There appears to be a lot of pro marijuana myths in circulation, like “I drive better when stoned”. But a February study showed that marijuana fatalities from driving have tripled. “Drugged driving” is on the increase, with pot being the number one culprit.
““If a driver is under the influence of alcohol, their risk of a fatal crash is 13 times higher than the risk of the driver who is not under the influence of alcohol,” Li said. “But if the driver is under the influence of both alcohol and marijuana, their risk increased to 24 times that of a sober person.”
http://seattle.cbslocal.com/2014/02/04/study-fatal-car-crashes-involving-marijuana-have-tripled/
The three factors that can predict violent behavior are childhood trauma, exposure to violence and substance abuse. I think he had all three. While I don’t think a happier better adjusted kid will suffer from occasional pot use, Daniel wasn’t using only pot. We don’t know how much alcohol he was using but I suspect it was significant. But the immersion in violent video games and gore movies may have been as much a contributor as drugs and alcohol..
Perhaps I missed something in the testimony to date. Has there been evidence provided that confirms that Mr. Marsh was using marijuana in close temporal proximity to the attacks. The reason I ask is not because I do not take the potential harms associated with marijuana seriously, but rather because unless he was positive for recent use, it would be difficult to make a case for precipitation of a psychotic episode as a contribution.

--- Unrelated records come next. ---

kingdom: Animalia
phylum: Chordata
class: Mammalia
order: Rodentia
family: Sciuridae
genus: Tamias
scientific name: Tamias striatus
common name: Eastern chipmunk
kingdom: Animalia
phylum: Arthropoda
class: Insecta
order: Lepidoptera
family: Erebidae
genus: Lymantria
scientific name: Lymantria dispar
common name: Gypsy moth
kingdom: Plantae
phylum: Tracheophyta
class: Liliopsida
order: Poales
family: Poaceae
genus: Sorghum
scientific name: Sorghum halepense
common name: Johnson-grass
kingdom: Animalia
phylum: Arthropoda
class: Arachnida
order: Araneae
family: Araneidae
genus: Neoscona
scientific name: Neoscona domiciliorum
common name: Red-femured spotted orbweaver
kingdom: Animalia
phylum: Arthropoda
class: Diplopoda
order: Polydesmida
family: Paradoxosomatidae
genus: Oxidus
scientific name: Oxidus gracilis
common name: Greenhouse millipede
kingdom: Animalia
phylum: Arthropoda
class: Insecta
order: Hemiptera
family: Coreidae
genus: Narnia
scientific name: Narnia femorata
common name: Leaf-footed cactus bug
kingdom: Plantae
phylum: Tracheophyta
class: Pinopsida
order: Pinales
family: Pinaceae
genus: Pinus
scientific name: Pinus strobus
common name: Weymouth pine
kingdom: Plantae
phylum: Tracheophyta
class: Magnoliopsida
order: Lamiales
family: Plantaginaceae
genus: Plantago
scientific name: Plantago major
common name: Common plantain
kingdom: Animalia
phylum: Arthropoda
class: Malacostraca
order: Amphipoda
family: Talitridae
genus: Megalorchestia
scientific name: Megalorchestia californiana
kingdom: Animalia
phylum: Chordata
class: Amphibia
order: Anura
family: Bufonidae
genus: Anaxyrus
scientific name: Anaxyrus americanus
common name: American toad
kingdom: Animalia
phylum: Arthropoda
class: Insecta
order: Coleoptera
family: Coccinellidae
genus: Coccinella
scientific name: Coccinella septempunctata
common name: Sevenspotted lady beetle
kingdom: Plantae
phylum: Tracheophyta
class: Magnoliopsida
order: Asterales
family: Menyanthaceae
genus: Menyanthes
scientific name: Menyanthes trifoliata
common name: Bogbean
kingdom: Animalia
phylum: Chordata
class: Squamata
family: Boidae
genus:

I have not read about proximity of THC vis-a-vis the murders. I have read that he was a habitual (daily) user, and I read one doctor’s testimony that he tested positive for marijuana after one episode. I have read and learned that marijuana effects the “executive functions” / decision making, and I’d say the decision to kill a harmless senior couple, which could result in your spending the rest of your life in a cell with Bubba, an extremely poor decision.
As the parent of an adult child with serious executive functioning problems, I have to tell you nothing in my experience or reading about executive functioning makes me think his decision to find someone to murder was in any way due to an executive functioning deficit. Executive functioning deficits would have resulted in him forgetting to bring the knife, not leaving the house until the sun came up and then, instead of people being in bed, they’d be up going to play music with the Crawdads. It would have more likely resulted in him getting lost or forgetting to put duct tape on his shoes or getting distracted and doing something else entirely.